3.  Outpost (2011) by Adam Baker

In the Arctic Ocean, a small team runs a platform refinery, counting down the frozen days until they go home.  Their relief ship is not coming, though, because a sickness is spreading across the globe and it’s slowly making its way to the crew.  Outpost is a quiet, claustrophobic story.  If it were a movie, it would be dimly lit and shown only at two in the morning.

2.  The Viking Dead (2011) by Toby Venables

The Viking Dead flat out rocks.  Vikings, zombies, viking  zombies.  I’ve never met him, but I think Toby Venables wrote this novel for me.  If you think you know where the story is going, it goes there.  It goes there well, and then it veers.  Full of action, horror, and an ending that you’ll never see coming.  I want a sequel, Mr. Venables, please give me a sequel.

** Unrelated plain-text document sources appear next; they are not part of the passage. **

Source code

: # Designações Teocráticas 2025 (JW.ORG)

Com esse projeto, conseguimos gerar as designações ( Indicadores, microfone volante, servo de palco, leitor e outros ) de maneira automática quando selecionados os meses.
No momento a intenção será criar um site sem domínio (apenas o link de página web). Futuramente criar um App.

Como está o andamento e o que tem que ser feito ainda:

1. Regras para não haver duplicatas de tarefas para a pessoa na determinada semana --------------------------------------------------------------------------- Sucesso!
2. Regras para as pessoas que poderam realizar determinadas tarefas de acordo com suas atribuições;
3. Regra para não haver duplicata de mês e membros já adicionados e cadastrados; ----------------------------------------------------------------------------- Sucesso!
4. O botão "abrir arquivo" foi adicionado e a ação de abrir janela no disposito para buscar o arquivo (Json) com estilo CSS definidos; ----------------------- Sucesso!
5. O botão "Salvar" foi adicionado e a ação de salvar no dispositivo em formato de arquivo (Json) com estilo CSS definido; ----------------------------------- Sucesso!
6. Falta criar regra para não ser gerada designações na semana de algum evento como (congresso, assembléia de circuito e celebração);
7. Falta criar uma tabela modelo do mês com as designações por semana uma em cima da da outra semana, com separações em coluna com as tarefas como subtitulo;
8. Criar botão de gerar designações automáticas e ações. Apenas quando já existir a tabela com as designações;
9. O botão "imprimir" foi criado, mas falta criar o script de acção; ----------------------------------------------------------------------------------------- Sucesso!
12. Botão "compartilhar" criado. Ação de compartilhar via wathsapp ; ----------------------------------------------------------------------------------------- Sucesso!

1.  Joseph Anton: A Memoir (2012) by Salman Rushdie

In 1989, on Valentine’s Day oddly enough, author Salman Rushdie was informed that the Ayatollah Khomeini had issued a fatwa calling for Rushdie’s death for writing the novel The Satanic Verses.  Joseph Anton, told in the third person, is Rushdie’s memoir of those fatwa years when he had to go into hiding.  This is a great book and I owe it, and Mr. Rushdie, a debt of thanks for helping me through a rough patch in my life.  It’s a book about the power of words and the power of writing, and our ability to face tragedy, survive, and overcome.  Plus, there’s a scene involving Bill Clinton that is so subtly hilarious I laughed so hard I nearly cried.